Traditional server-rendered pages have a waterfall: the server waits for all data to load, renders the complete HTML, and sends it in one response. If one query takes 500ms, the browser waits 500ms before it sees anything. Streaming HTML sends the page in chunks as data becomes available.

How chunked transfer works

HTTP/1.1 has chunked transfer encoding. Instead of sending a Content-Length header and the complete body, the server sends chunks with their size, and the browser renders each chunk as it arrives. The connection stays open until the server sends a final zero-length chunk.

This isn’t new. What’s new is React’s ability to generate that stream — rendering the shell of a page immediately and flushing data-dependent sections as their promises resolve.

Suspense as a streaming boundary

React 18’s streaming renderer uses <Suspense> boundaries to determine what to send immediately and what to hold:

// app/dashboard/page.tsx
import { Suspense } from 'react';

export default function DashboardPage() {
  return (
    <div>
      <h1>Dashboard</h1>

      {/* Rendered immediately -- no async data */}
      <Navigation />

      {/* Held until SlowMetrics resolves, fallback sent immediately */}
      <Suspense fallback={<MetricsSkeleton />}>
        <SlowMetrics />
      </Suspense>

      {/* Independent -- resolves on its own timeline */}
      <Suspense fallback={<FeedSkeleton />}>
        <ActivityFeed />
      </Suspense>
    </div>
  );
}

What the browser receives:

  1. Immediately: the <h1>, <Navigation />, and both skeleton fallbacks as complete HTML
  2. When SlowMetrics resolves: a <script> tag with the rendered component HTML and instructions to replace the skeleton
  3. When ActivityFeed resolves: same for the feed section

The browser starts parsing and rendering the shell at step 1. If SlowMetrics takes 800ms, the user sees the shell and the skeletons immediately — not a blank page.

Server Components and streaming

In Next.js App Router, async Server Components are the primary way to introduce data fetching:

// This is a Server Component -- it can be async
async function SlowMetrics() {
  const metrics = await db.query.metrics.findMany({
    orderBy: desc(metrics.timestamp),
    limit: 5,
  });

  return (
    <div className="metrics-grid">
      {metrics.map(m => <MetricCard key={m.id} metric={m} />)}
    </div>
  );
}

Wrap it in <Suspense> and Next.js streams its output when the query completes.

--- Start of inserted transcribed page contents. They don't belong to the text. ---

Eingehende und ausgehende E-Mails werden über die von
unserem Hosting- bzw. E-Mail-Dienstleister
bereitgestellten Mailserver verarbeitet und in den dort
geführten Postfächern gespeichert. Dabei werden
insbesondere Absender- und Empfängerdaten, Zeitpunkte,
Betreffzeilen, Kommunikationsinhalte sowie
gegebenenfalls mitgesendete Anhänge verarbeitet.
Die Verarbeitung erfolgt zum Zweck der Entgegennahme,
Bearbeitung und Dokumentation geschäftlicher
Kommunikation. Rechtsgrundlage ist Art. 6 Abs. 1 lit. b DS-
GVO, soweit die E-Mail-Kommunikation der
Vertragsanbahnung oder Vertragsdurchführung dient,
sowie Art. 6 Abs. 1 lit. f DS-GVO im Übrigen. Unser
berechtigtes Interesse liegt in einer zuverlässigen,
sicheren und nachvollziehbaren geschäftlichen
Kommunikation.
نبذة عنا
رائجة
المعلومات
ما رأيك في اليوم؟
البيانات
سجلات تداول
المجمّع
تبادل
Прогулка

Multiple independent <Suspense> boundaries stream in parallel. SlowMetrics (800ms query) and ActivityFeed (300ms query) both start fetching at the same time. The feed arrives first and streams in at 300ms; the metrics arrive at 800ms. Total time to complete page: 800ms, not 1100ms.

Without streaming, you’d wait for the slowest query before sending anything.

The TTFB impact

Time to First Byte (TTFB) measures when the browser receives the first byte of the response. With streaming, TTFB is very low — the shell HTML starts flowing as soon as the server starts rendering. With traditional SSR, TTFB is the time for your slowest query.

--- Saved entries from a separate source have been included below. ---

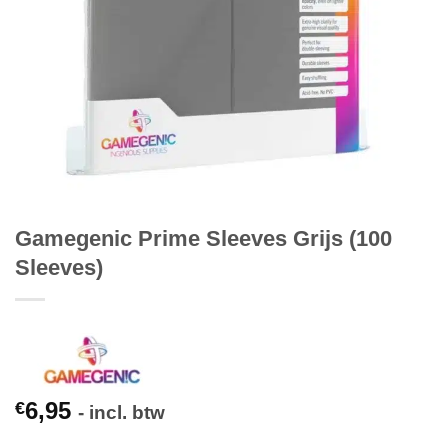
Gamegenic Prime Sleeves Grijs (100
Sleeves)
6,95
€
- incl. btw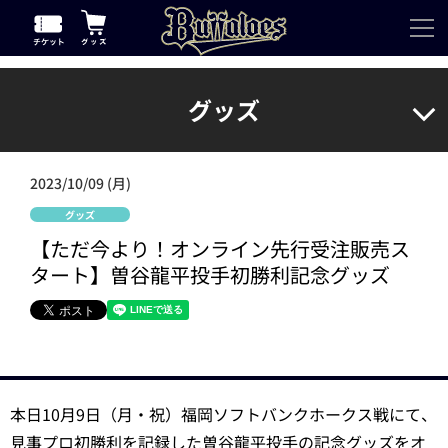
グッズ
2023/10/09 (月)
グッズ
【ただ今より！オンライン先行受注販売ス
タート】曽谷龍平投手初勝利記念グッズ
本日10月9日（月・祝）福岡ソフトバンクホークス戦にて、
見事プロ初勝利を記録した曽谷龍平投手の記念グッズをオ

For Lighthouse and Core Web Vitals, a low TTFB directly improves LCP (Largest Contentful Paint) because the browser can start parsing HTML and loading resources earlier.

Loading.tsx and error.tsx

Next.js wraps loading.tsx files in a <Suspense> boundary automatically:

// app/dashboard/loading.tsx -- shown while dashboard/page.tsx fetches data
export default function Loading() {
  return <DashboardSkeleton />;
}

Similarly, error.tsx files become error boundaries:

// app/dashboard/error.tsx
'use client';

export default function Error({ error, reset }: {
  error: Error;
  reset: () => void;
}) {
  return (
    <div>
      <h2>Something went wrong</h2>
      <button onClick={reset}>Try again</button>
    </div>
  );
}

The practical advice

Put <Suspense> boundaries around data-dependent sections, especially slow ones. Keep the shell of the page (navigation, layout, headings) outside <Suspense> so it renders immediately. Place independent data fetches in separate <Suspense> boundaries so they stream in parallel rather than sequentially.

The user experience goal: never show a blank page. Show a meaningful shell immediately, fill in data as it arrives.